1st October marked our second ‘Sip with the expert’ with Kidist Dinku Guta presenting on ‘Can AI think’? Here’s a recap of the conversation and the lively Q&A that followed.
Key points of the presentation:
- AI as a Pattern Recognition: AI operates by identifying patterns in user behavior, similar to familiar systems like Netflix suggesting shows or Siri responding queries. The goal is for the AI to act like a “consistent partner” , predicting future needs based on past interactions.
- Limitation by Data: AI is limited strictly to the data it is provided. It is incapable of reaching true human levels of creativity or emotional intelligence because it is restricted by the information it has been trained on. However, it can simulate aspects of them.
- Training and User Guidance: Users are constantly, and often indirectly, training the AI by interacting with it (such as giving feedback like a thumbs up or thumbs down on responses). This interaction helps developers refine models over time. PS swearing doesn’t help the AI understand you better—it’s precision, not profanity, that improves results.
- Energy and Environmental Cost: Training a single AI model consumes an immense amount of energy. It is estimated that training OpenAI’s GPT-4 consumed 50 gigawatt-hours of energy, which is enough to power San Francisco for three days. This massive energy use requires data centers to implement cooling systems, which has led to debates regarding environmental impacts, including concerns about contaminated water in nearby neighborhoods because of use of groundwater for cooling application.
- Future Verifiability: Newer AI versions are being developed specifically to address the problem of fake information by offering verifiable links and references to reputable publications or scientific papers in their answers.
- AI is a powerful, yet limited, tool that should be applied strategically, rather than universally, especially given its current developmental stage, reliance on large datasets, and substantial resource demands.
Some Questions & Answers we delved into:
The data you input into AI is not automatically confidential, unless you are using a system with explicit privacy protections (such as an enterprise version). While individual conversations are not used to retrain the model in real time, your data may still be stored and reviewed to improve system performance. Therefore, you should avoid sharing sensitive personal, financial, or company information that you would not want exposed.

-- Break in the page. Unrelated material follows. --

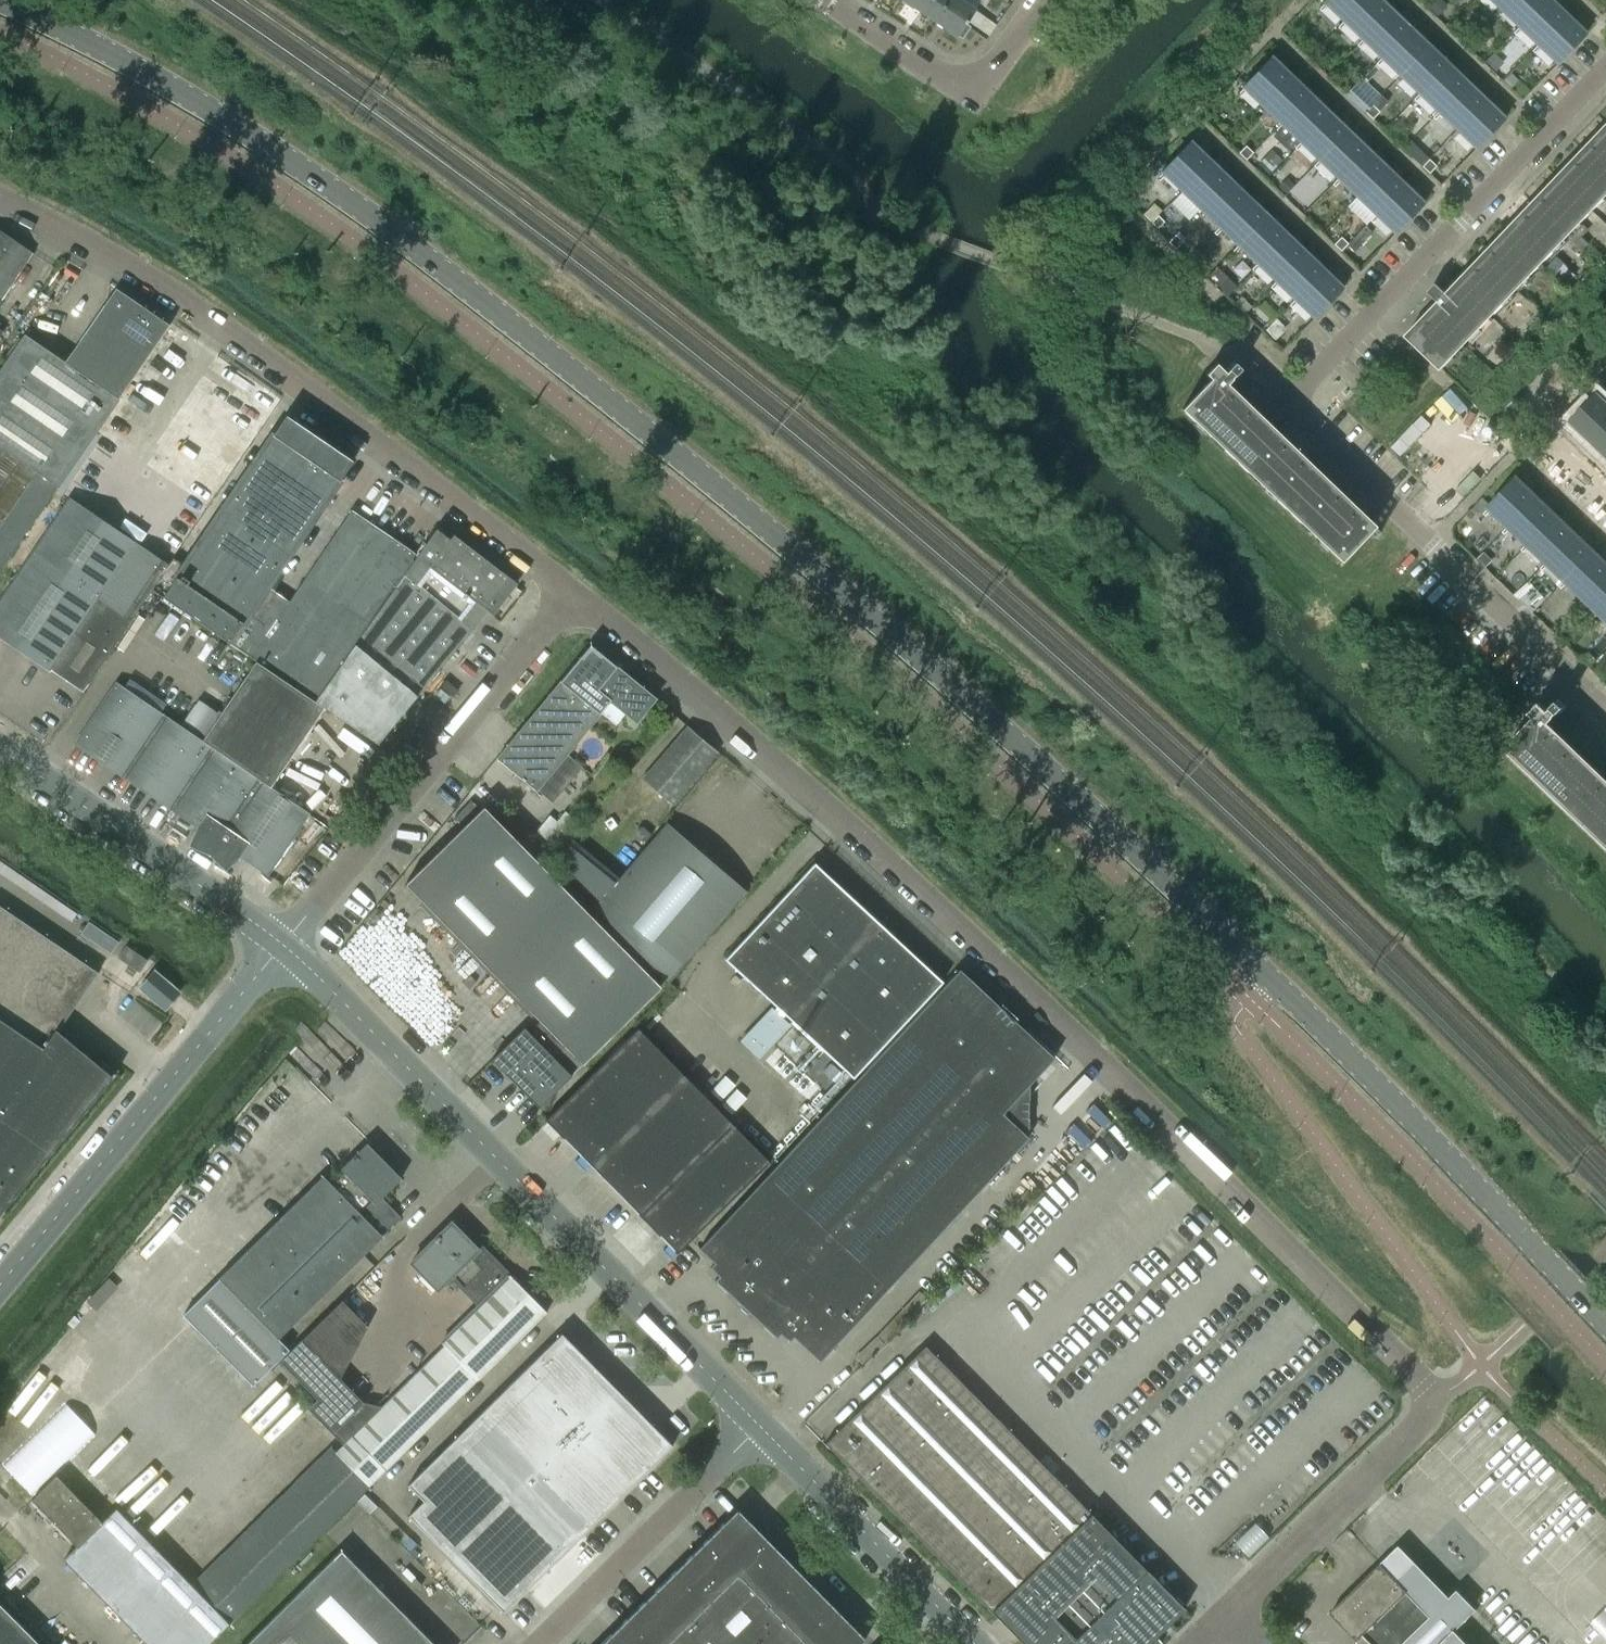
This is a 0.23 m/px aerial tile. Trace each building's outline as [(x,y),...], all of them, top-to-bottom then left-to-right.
[(929,17),(940,0),(904,0),(929,17)] [(960,0),(940,0),(929,17),(958,36),(958,35),(963,38),(970,27),(966,24),(968,20),(967,20),(974,9),(960,0)] [(1343,21),(1363,0),(1326,0),(1324,2),(1343,21)] [(1381,0),(1363,0),(1343,21),(1362,39),(1391,9),(1381,0)] [(1437,19),(1447,9),(1438,0),(1437,0),(1428,10),(1437,19)] [(1500,8),(1508,0),(1491,0),(1500,8)] [(1500,8),(1519,26),(1544,0),(1508,0),(1500,8)] [(1537,44),(1566,15),(1550,0),(1544,0),(1519,26),(1537,44)] [(1391,9),(1362,39),(1381,57),(1409,27),(1391,9)] [(1585,33),(1566,15),(1537,44),(1557,63),(1585,33)] [(1428,45),(1409,27),(1381,57),(1400,75),(1428,45)] [(1475,37),(1469,44),(1477,52),(1483,45),(1475,37)] [(1428,45),(1400,75),(1419,93),(1447,64),(1428,45)] [(1243,87),(1263,106),(1291,76),(1272,58),(1256,74),(1248,82),(1243,87)] [(1496,72),(1502,65),(1494,58),(1488,64),(1496,72)] [(1466,82),(1447,64),(1419,93),(1438,111),(1466,82)] [(1310,94),(1291,76),(1263,106),(1282,124),(1310,94)] [(1438,111),(1456,129),(1485,100),(1466,82),(1438,111)] [(1282,124),(1300,142),(1329,112),(1310,94),(1282,124)] [(1388,102),(1381,95),(1366,111),(1373,117),(1388,102)] [(1504,118),(1485,100),(1456,129),(1476,148),(1504,118)] [(1347,130),(1329,112),(1300,142),(1319,160),(1347,130)] [(1438,282),(1429,291),(1439,301),(1408,334),(1407,336),(1412,341),(1442,369),(1463,347),(1491,318),(1518,290),(1541,265),(1565,240),(1591,213),(1605,197),(1605,126),(1453,286),(1448,292),(1444,288),(1438,282)] [(1319,160),(1338,178),(1366,148),(1347,130),(1319,160)] [(1162,172),(1182,190),(1210,161),(1190,142),(1182,151),(1168,166),(1162,172)] [(1239,152),(1246,159),(1253,152),(1245,145),(1239,152)] [(1385,166),(1366,148),(1338,178),(1357,196),(1385,166)] [(1255,167),(1265,177),(1282,159),(1272,149),(1255,167)] [(1437,164),(1429,157),(1421,165),(1429,172),(1437,164)] [(1229,179),(1210,161),(1182,190),(1200,208),(1229,179)] [(1357,196),(1376,214),(1404,184),(1385,166),(1357,196)] [(1288,176),(1276,187),(1283,194),(1294,183),(1288,176)] [(1247,197),(1229,179),(1200,208),(1219,226),(1247,197)] [(1423,203),(1404,184),(1376,214),(1395,232),(1423,203)] [(1266,215),(1247,197),(1219,226),(1238,244),(1266,215)] [(1152,223),(1163,211),(1154,202),(1143,214),(1152,223)] [(1285,233),(1266,215),(1238,244),(1257,262),(1285,233)] [(1158,216),(1152,223),(1158,228),(1164,222),(1158,216)] [(1371,234),(1363,227),(1347,243),(1355,251),(1371,234)] [(0,231),(0,301),(32,253),(0,231)] [(1175,232),(1169,239),(1175,245),(1181,238),(1175,232)] [(1304,251),(1285,233),(1257,262),(1276,281),(1304,251)] [(1341,235),(1334,242),(1342,250),(1347,243),(1348,242),(1341,235)] [(1581,255),(1588,248),(1580,241),(1573,247),(1581,255)] [(1323,269),(1304,251),(1276,281),(1295,299),(1323,269)] [(1559,281),(1568,271),(1558,262),(1549,272),(1559,281)] [(1217,267),(1208,276),(1228,294),(1236,285),(1217,267)] [(1342,288),(1323,269),(1295,299),(1312,316),(1314,317),(1342,288)] [(1447,281),(1443,276),(1438,282),(1448,292),(1453,286),(1452,285),(1450,283),(1447,281)] [(64,362),(24,335),(0,370),(0,444),(59,484),(169,324),(115,287),(64,362)] [(1237,303),(1247,312),(1254,305),(1243,296),(1237,303)] [(1276,339),(1287,328),(1277,318),(1266,330),(1276,339)] [(1215,364),(1206,374),(1210,379),(1181,409),(1340,561),(1368,532),(1372,527),(1374,526),(1259,416),(1235,393),(1239,389),(1243,384),(1234,375),(1240,369),(1234,362),(1227,369),(1228,369),(1225,373),(1215,364)] [(1590,440),(1605,424),(1605,401),(1598,393),(1570,422),(1590,440)] [(315,701),(408,569),(414,561),(412,559),(416,553),(351,509),(289,601),(270,588),(344,481),(340,479),(353,461),(286,416),(274,433),(271,431),(172,577),(175,579),(163,597),(315,700),(315,701)] [(1590,440),(1605,456),(1605,424),(1590,440)] [(59,484),(0,444),(0,571),(59,484)] [(90,448),(82,462),(84,463),(73,481),(94,493),(113,461),(90,448)] [(1555,477),(1564,467),(1557,460),(1547,470),(1555,477)] [(1564,467),(1555,477),(1562,484),(1572,473),(1564,467)] [(1489,507),(1508,526),(1537,496),(1517,477),(1489,507)] [(1556,514),(1537,496),(1508,526),(1527,544),(1556,514)] [(1592,513),(1602,503),(1595,496),(1585,506),(1592,513)] [(0,598),(0,637),(50,671),(51,669),(83,691),(168,565),(68,497),(0,598)] [(1602,503),(1592,513),(1600,520),(1605,513),(1605,507),(1602,503)] [(1556,514),(1527,544),(1546,562),(1574,532),(1556,514)] [(439,524),(414,561),(408,569),(474,626),(487,611),(493,615),(517,584),(439,524)] [(1593,550),(1574,532),(1546,562),(1565,580),(1593,550)] [(1584,598),(1605,575),(1605,562),(1593,550),(1565,580),(1584,598)] [(1485,554),(1479,561),(1489,570),(1495,563),(1485,554)] [(315,702),(324,708),(378,744),(417,696),(474,626),(408,569),(315,701),(315,702)] [(1584,598),(1603,616),(1605,612),(1605,575),(1584,598)] [(560,681),(497,758),(536,790),(537,789),(553,802),(582,767),(566,754),(610,701),(611,700),(597,688),(616,666),(608,660),(590,645),(589,645),(560,681)] [(270,787),(324,708),(315,702),(315,701),(256,661),(219,716),(202,741),(212,748),(270,787)] [(616,666),(597,688),(611,700),(610,701),(636,723),(655,699),(656,699),(655,698),(616,666)] [(75,744),(123,777),(165,715),(117,683),(75,744)] [(1541,702),(1531,713),(1535,717),(1506,747),(1605,843),(1605,775),(1560,731),(1563,727),(1568,722),(1559,713),(1565,707),(1559,700),(1552,707),(1553,707),(1550,711),(1541,702)] [(178,723),(196,736),(211,713),(192,701),(178,723)] [(202,741),(181,727),(165,715),(123,777),(171,809),(212,748),(202,741)] [(672,804),(717,751),(687,726),(642,779),(672,804)] [(270,787),(212,748),(171,809),(198,827),(190,845),(208,853),(211,854),(225,869),(239,855),(267,875),(309,813),(270,787)] [(405,884),(406,885),(540,1021),(529,1032),(524,1027),(492,1059),(539,1107),(571,1075),(567,1071),(578,1060),(582,1064),(660,987),(484,807),(405,884)] [(669,983),(747,892),(667,822),(615,883),(598,902),(594,907),(669,983)] [(550,863),(598,902),(615,883),(567,843),(554,859),(550,863)] [(942,982),(814,864),(726,959),(853,1077),(942,982)] [(113,1077),(57,1031),(97,972),(0,906),(0,1215),(113,1077)] [(117,958),(140,973),(148,960),(126,945),(117,958)] [(165,1010),(179,994),(182,990),(155,968),(139,987),(165,1010)] [(819,1362),(832,1348),(1028,1138),(1002,1113),(1054,1058),(959,969),(699,1249),(714,1263),(710,1268),(718,1276),(714,1281),(776,1339),(780,1334),(789,1342),(793,1337),(819,1362)] [(638,1028),(545,1120),(640,1216),(733,1125),(638,1028)] [(733,1125),(640,1216),(676,1254),(769,1162),(733,1125)] [(220,1278),(182,1315),(252,1386),(290,1348),(278,1337),(380,1236),(389,1227),(401,1216),(382,1197),(401,1178),(367,1143),(341,1168),(344,1172),(331,1185),(322,1177),(220,1278)] [(451,1276),(479,1305),(509,1276),(479,1245),(476,1248),(451,1222),(411,1262),(437,1289),(451,1276)] [(509,1276),(479,1305),(440,1343),(443,1346),(380,1409),(352,1437),(343,1445),(378,1482),(547,1315),(509,1276)] [(561,1333),(407,1485),(423,1501),(408,1516),(503,1612),(657,1460),(672,1445),(561,1333)] [(1016,1636),(1024,1643),(1147,1643),(1184,1608),(1173,1597),(1167,1592),(1162,1587),(1163,1587),(1146,1570),(1146,1571),(1091,1515),(1092,1515),(925,1346),(825,1444),(991,1612),(992,1612),(1016,1636)] [(343,1445),(341,1447),(334,1454),(320,1468),(357,1502),(378,1482),(343,1445)] [(191,1584),(230,1623),(357,1502),(320,1468),(334,1454),(328,1449),(191,1584)] [(230,1623),(191,1584),(116,1508),(102,1522),(56,1475),(32,1500),(77,1546),(64,1560),(146,1643),(208,1643),(230,1623)] [(600,1643),(860,1643),(865,1640),(737,1509),(600,1643)] [(1235,1543),(1248,1555),(1265,1539),(1251,1526),(1235,1543)] [(341,1550),(245,1643),(434,1643),(341,1550)] [(1373,1643),(1405,1643),(1439,1610),(1438,1609),(1425,1596),(1419,1602),(1408,1591),(1381,1563),(1358,1586),(1331,1612),(1358,1640),(1364,1635),(1373,1643)] [(0,1596),(0,1598),(8,1606),(27,1587),(18,1578),(0,1596)] [(1405,1643),(1469,1643),(1456,1630),(1477,1609),(1458,1590),(1438,1609),(1439,1610),(1405,1643)] [(0,1604),(0,1643),(39,1643),(0,1604)] [(1591,1620),(1601,1630),(1605,1625),(1605,1605),(1591,1620)] [(890,1632),(884,1625),(878,1631),(884,1637),(890,1632)]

Yes, when a user interacts with the AI (e.g., asking questions or giving a “thumbs down” or “thumbs up” feedback), they are providing information and guiding it, which indirectly trains the system for future responses. These feedbacks will be used by developers to improve AI models over time, though the AI doesn’t usually learn directly from each individual conversation real time.
Yes, AI is restricted in terms of human-level creativity and emotional intelligence. While it can generate creative outputs and simulate emotional expression based on patterns in data, it doesn’t actually experience emotions or original thought the way humans do.
Disclaimer: This content is shared as part of our networking discussions only and does not represent formal advice or an official position.